Exercise description →
When you return the data, keep every line exactly as it is and leave out the pictures.

Working data →
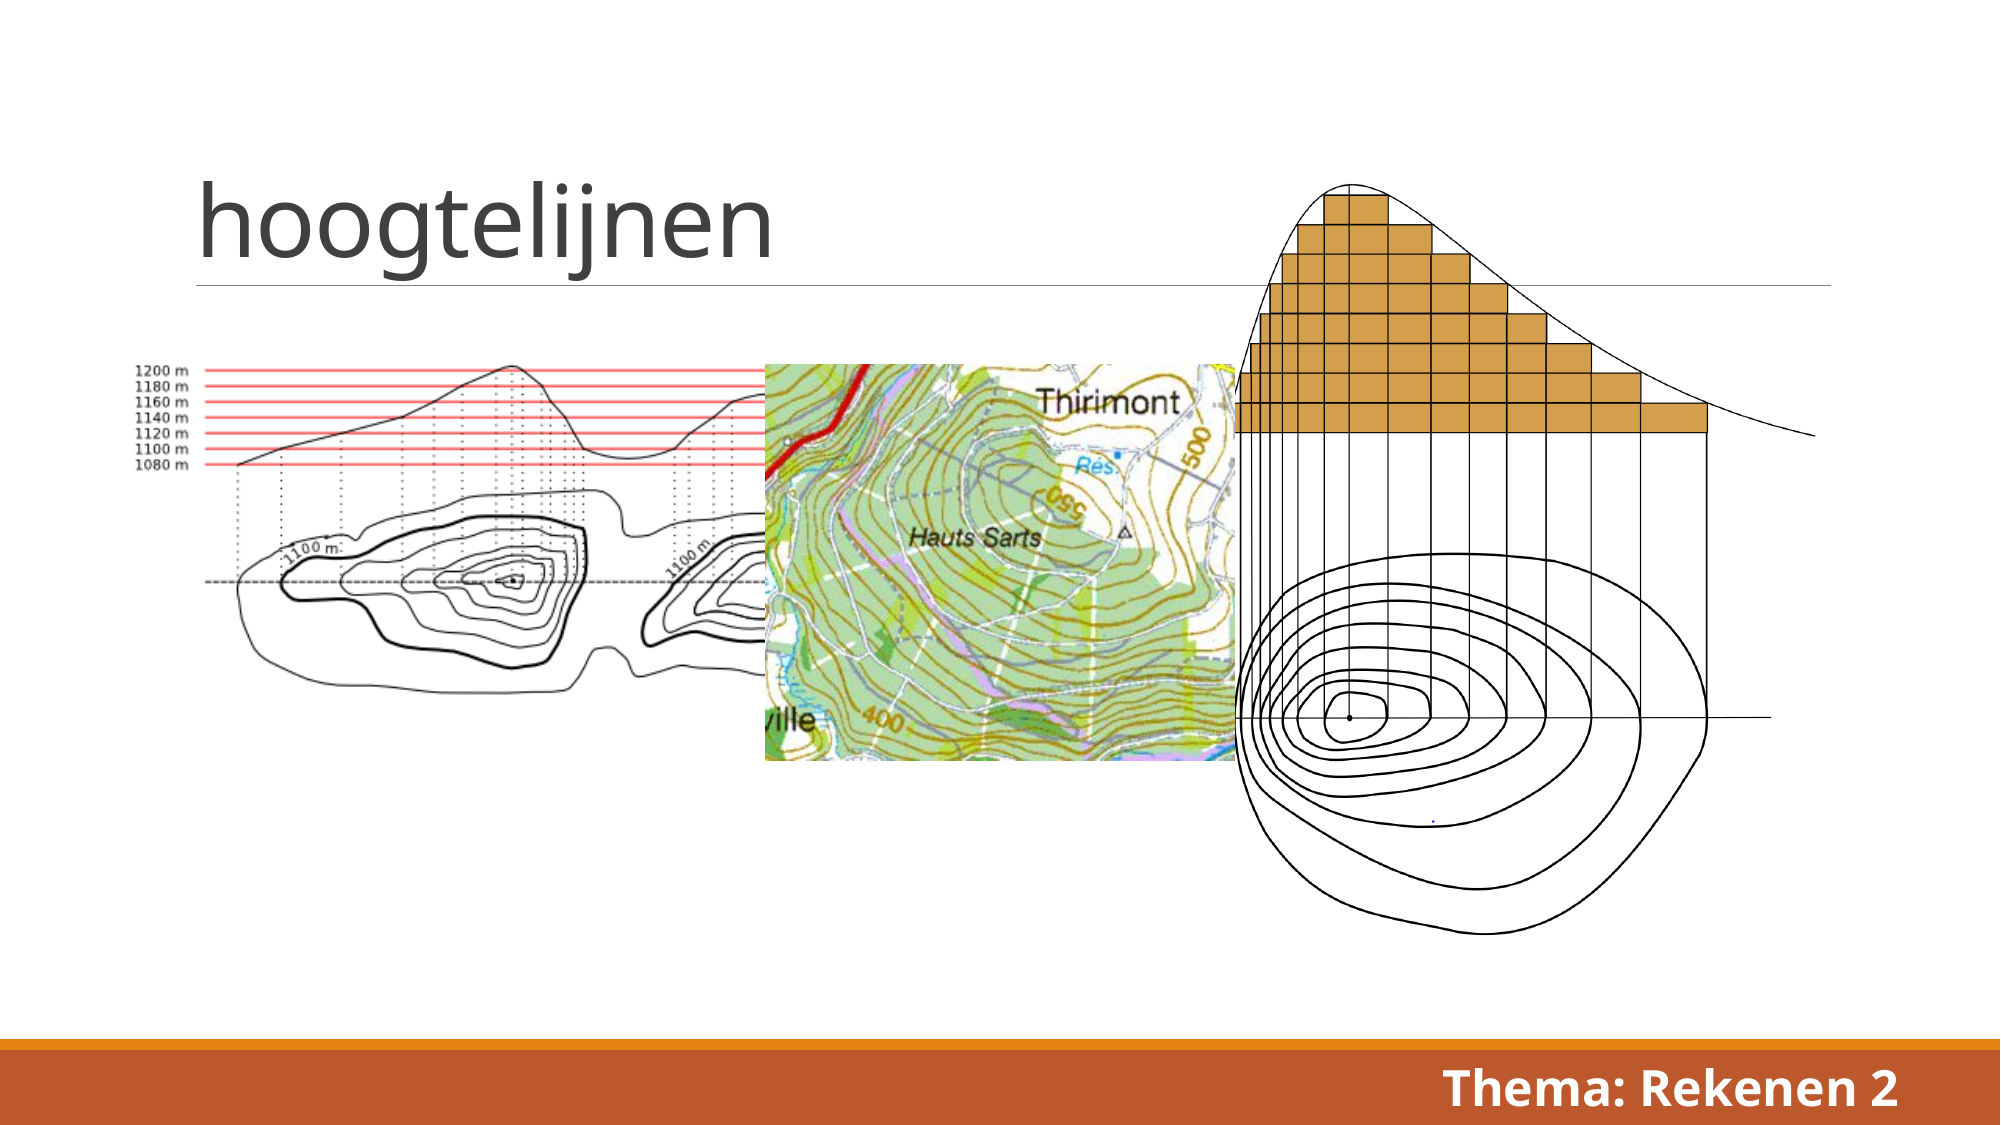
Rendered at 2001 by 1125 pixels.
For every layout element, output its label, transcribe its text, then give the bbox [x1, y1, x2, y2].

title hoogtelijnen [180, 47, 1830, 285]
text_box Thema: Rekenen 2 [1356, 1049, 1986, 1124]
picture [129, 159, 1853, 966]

Task solution →
Rendered at 2001 by 1125 pixels.
For every layout element, output its label, transcribe its text, then give the bbox [x1, y1, x2, y2].

title hoogtelijnen [180, 47, 1830, 285]
text_box Thema: Rekenen 2 [1356, 1049, 1986, 1124]
picture [129, 159, 1853, 966]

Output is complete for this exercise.